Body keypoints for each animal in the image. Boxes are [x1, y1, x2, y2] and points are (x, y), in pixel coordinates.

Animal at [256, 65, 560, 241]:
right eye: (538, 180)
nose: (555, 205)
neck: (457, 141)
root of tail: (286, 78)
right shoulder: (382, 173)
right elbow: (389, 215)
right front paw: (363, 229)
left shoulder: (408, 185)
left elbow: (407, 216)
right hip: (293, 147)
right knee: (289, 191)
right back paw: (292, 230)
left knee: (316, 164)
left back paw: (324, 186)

◆ ◆ ◆ ◆

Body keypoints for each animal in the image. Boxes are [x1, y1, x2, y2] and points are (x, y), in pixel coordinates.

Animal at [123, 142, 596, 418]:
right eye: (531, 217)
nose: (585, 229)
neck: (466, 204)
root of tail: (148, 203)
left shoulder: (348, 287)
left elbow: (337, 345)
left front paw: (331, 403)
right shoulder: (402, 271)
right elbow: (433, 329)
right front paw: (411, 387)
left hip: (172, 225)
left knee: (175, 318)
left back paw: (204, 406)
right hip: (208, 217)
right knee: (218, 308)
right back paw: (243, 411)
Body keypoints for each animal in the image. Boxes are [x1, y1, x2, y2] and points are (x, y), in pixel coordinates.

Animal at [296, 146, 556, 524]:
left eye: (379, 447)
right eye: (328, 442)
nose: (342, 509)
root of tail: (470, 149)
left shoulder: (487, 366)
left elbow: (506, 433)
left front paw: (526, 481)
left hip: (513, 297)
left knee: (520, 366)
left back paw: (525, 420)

◆ ◆ ◆ ◆

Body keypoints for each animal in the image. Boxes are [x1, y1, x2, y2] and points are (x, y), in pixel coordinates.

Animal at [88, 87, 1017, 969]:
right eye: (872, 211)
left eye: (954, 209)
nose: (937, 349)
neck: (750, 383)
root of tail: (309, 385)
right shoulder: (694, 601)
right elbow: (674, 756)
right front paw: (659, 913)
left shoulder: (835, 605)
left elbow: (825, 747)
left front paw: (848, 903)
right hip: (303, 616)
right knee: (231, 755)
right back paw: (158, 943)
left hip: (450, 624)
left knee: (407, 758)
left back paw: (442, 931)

◆ ◆ ◆ ◆

## TASK STATEMENT
Could you reproduce, exactly, every line above from the line with "right elbow: (674, 756)" to the line with "left back paw: (442, 931)", and no other line? Both ends count.

## RESPONSE BELOW
right elbow: (674, 756)
right front paw: (659, 913)
left shoulder: (835, 605)
left elbow: (825, 747)
left front paw: (848, 903)
right hip: (303, 616)
right knee: (231, 755)
right back paw: (158, 943)
left hip: (450, 624)
left knee: (407, 758)
left back paw: (442, 931)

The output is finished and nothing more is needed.